(Stored entries)
==================================================

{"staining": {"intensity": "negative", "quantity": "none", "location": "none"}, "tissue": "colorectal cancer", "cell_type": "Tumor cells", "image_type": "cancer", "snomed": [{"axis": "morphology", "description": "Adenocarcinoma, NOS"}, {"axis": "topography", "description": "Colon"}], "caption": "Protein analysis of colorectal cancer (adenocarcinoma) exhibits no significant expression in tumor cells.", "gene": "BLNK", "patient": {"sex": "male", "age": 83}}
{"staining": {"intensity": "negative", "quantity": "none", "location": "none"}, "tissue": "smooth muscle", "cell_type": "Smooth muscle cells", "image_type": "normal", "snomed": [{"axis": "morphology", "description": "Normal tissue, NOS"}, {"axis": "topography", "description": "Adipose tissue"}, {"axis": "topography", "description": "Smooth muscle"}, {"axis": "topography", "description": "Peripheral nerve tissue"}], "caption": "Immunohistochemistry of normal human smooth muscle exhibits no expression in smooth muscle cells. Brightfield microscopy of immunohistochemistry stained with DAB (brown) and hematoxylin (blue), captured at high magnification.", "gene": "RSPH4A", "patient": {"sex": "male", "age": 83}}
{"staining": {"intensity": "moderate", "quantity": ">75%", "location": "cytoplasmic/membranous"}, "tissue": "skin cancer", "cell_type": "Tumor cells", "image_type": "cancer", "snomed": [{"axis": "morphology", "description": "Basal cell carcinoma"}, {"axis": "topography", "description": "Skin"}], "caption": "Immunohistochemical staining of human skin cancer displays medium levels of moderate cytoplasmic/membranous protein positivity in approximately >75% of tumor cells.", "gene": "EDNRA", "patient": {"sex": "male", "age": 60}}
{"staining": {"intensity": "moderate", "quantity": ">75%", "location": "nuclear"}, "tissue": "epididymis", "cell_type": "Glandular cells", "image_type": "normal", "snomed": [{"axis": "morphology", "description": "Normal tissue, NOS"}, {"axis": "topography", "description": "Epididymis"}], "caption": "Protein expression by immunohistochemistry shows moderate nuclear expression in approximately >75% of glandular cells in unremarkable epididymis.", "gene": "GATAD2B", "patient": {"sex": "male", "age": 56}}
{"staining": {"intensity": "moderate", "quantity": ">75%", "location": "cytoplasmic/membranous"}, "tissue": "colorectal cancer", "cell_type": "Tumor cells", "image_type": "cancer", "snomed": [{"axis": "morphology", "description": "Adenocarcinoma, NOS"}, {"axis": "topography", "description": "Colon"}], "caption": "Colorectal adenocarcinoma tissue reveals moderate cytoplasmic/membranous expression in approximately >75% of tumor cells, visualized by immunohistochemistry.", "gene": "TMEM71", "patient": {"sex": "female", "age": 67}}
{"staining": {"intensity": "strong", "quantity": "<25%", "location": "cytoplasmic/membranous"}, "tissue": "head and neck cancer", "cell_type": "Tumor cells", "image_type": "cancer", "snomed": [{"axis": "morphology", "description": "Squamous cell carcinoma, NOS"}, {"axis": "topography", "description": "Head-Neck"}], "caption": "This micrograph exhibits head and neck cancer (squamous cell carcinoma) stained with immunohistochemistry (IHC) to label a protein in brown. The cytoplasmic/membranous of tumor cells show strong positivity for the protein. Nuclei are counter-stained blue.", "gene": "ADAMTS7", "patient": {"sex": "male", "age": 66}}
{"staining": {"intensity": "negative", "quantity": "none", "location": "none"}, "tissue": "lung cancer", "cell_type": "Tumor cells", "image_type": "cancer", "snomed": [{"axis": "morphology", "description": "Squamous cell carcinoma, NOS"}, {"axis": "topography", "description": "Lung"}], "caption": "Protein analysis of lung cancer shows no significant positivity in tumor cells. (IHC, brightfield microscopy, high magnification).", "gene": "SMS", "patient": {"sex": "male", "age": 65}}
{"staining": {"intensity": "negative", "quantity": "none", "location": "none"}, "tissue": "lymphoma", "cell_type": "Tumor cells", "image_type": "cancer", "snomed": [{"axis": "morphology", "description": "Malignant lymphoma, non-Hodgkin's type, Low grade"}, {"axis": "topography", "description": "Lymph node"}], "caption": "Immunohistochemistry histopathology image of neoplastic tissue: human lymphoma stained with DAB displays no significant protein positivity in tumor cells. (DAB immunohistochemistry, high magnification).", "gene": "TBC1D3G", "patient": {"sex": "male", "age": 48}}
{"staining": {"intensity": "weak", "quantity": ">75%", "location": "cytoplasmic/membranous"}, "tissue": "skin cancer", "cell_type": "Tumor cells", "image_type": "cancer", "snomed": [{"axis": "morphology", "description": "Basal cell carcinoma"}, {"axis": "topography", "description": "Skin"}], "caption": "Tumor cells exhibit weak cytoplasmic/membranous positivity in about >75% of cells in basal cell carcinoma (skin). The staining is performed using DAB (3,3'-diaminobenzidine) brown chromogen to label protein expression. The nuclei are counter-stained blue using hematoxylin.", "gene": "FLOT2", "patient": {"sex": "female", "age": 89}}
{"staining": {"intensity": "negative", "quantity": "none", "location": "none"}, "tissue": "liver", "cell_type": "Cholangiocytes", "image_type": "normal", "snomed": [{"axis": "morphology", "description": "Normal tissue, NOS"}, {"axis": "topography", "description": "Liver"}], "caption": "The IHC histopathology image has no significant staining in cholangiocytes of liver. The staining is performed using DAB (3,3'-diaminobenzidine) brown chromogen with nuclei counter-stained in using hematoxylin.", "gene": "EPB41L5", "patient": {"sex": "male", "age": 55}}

==================================================

PROMPT >> All entries must be printed exactly, with nothing omitted.

FINISHED EXERCISE >>
{"staining": {"intensity": "negative", "quantity": "none", "location": "none"}, "tissue": "colorectal cancer", "cell_type": "Tumor cells", "image_type": "cancer", "snomed": [{"axis": "morphology", "description": "Adenocarcinoma, NOS"}, {"axis": "topography", "description": "Colon"}], "caption": "Protein analysis of colorectal cancer (adenocarcinoma) exhibits no significant expression in tumor cells.", "gene": "BLNK", "patient": {"sex": "male", "age": 83}}
{"staining": {"intensity": "negative", "quantity": "none", "location": "none"}, "tissue": "smooth muscle", "cell_type": "Smooth muscle cells", "image_type": "normal", "snomed": [{"axis": "morphology", "description": "Normal tissue, NOS"}, {"axis": "topography", "description": "Adipose tissue"}, {"axis": "topography", "description": "Smooth muscle"}, {"axis": "topography", "description": "Peripheral nerve tissue"}], "caption": "Immunohistochemistry of normal human smooth muscle exhibits no expression in smooth muscle cells. Brightfield microscopy of immunohistochemistry stained with DAB (brown) and hematoxylin (blue), captured at high magnification.", "gene": "RSPH4A", "patient": {"sex": "male", "age": 83}}
{"staining": {"intensity": "moderate", "quantity": ">75%", "location": "cytoplasmic/membranous"}, "tissue": "skin cancer", "cell_type": "Tumor cells", "image_type": "cancer", "snomed": [{"axis": "morphology", "description": "Basal cell carcinoma"}, {"axis": "topography", "description": "Skin"}], "caption": "Immunohistochemical staining of human skin cancer displays medium levels of moderate cytoplasmic/membranous protein positivity in approximately >75% of tumor cells.", "gene": "EDNRA", "patient": {"sex": "male", "age": 60}}
{"staining": {"intensity": "moderate", "quantity": ">75%", "location": "nuclear"}, "tissue": "epididymis", "cell_type": "Glandular cells", "image_type": "normal", "snomed": [{"axis": "morphology", "description": "Normal tissue, NOS"}, {"axis": "topography", "description": "Epididymis"}], "caption": "Protein expression by immunohistochemistry shows moderate nuclear expression in approximately >75% of glandular cells in unremarkable epididymis.", "gene": "GATAD2B", "patient": {"sex": "male", "age": 56}}
{"staining": {"intensity": "moderate", "quantity": ">75%", "location": "cytoplasmic/membranous"}, "tissue": "colorectal cancer", "cell_type": "Tumor cells", "image_type": "cancer", "snomed": [{"axis": "morphology", "description": "Adenocarcinoma, NOS"}, {"axis": "topography", "description": "Colon"}], "caption": "Colorectal adenocarcinoma tissue reveals moderate cytoplasmic/membranous expression in approximately >75% of tumor cells, visualized by immunohistochemistry.", "gene": "TMEM71", "patient": {"sex": "female", "age": 67}}
{"staining": {"intensity": "strong", "quantity": "<25%", "location": "cytoplasmic/membranous"}, "tissue": "head and neck cancer", "cell_type": "Tumor cells", "image_type": "cancer", "snomed": [{"axis": "morphology", "description": "Squamous cell carcinoma, NOS"}, {"axis": "topography", "description": "Head-Neck"}], "caption": "This micrograph exhibits head and neck cancer (squamous cell carcinoma) stained with immunohistochemistry (IHC) to label a protein in brown. The cytoplasmic/membranous of tumor cells show strong positivity for the protein. Nuclei are counter-stained blue.", "gene": "ADAMTS7", "patient": {"sex": "male", "age": 66}}
{"staining": {"intensity": "negative", "quantity": "none", "location": "none"}, "tissue": "lung cancer", "cell_type": "Tumor cells", "image_type": "cancer", "snomed": [{"axis": "morphology", "description": "Squamous cell carcinoma, NOS"}, {"axis": "topography", "description": "Lung"}], "caption": "Protein analysis of lung cancer shows no significant positivity in tumor cells. (IHC, brightfield microscopy, high magnification).", "gene": "SMS", "patient": {"sex": "male", "age": 65}}
{"staining": {"intensity": "negative", "quantity": "none", "location": "none"}, "tissue": "lymphoma", "cell_type": "Tumor cells", "image_type": "cancer", "snomed": [{"axis": "morphology", "description": "Malignant lymphoma, non-Hodgkin's type, Low grade"}, {"axis": "topography", "description": "Lymph node"}], "caption": "Immunohistochemistry histopathology image of neoplastic tissue: human lymphoma stained with DAB displays no significant protein positivity in tumor cells. (DAB immunohistochemistry, high magnification).", "gene": "TBC1D3G", "patient": {"sex": "male", "age": 48}}
{"staining": {"intensity": "weak", "quantity": ">75%", "location": "cytoplasmic/membranous"}, "tissue": "skin cancer", "cell_type": "Tumor cells", "image_type": "cancer", "snomed": [{"axis": "morphology", "description": "Basal cell carcinoma"}, {"axis": "topography", "description": "Skin"}], "caption": "Tumor cells exhibit weak cytoplasmic/membranous positivity in about >75% of cells in basal cell carcinoma (skin). The staining is performed using DAB (3,3'-diaminobenzidine) brown chromogen to label protein expression. The nuclei are counter-stained blue using hematoxylin.", "gene": "FLOT2", "patient": {"sex": "female", "age": 89}}
{"staining": {"intensity": "negative", "quantity": "none", "location": "none"}, "tissue": "liver", "cell_type": "Cholangiocytes", "image_type": "normal", "snomed": [{"axis": "morphology", "description": "Normal tissue, NOS"}, {"axis": "topography", "description": "Liver"}], "caption": "The IHC histopathology image has no significant staining in cholangiocytes of liver. The staining is performed using DAB (3,3'-diaminobenzidine) brown chromogen with nuclei counter-stained in using hematoxylin.", "gene": "EPB41L5", "patient": {"sex": "male", "age": 55}}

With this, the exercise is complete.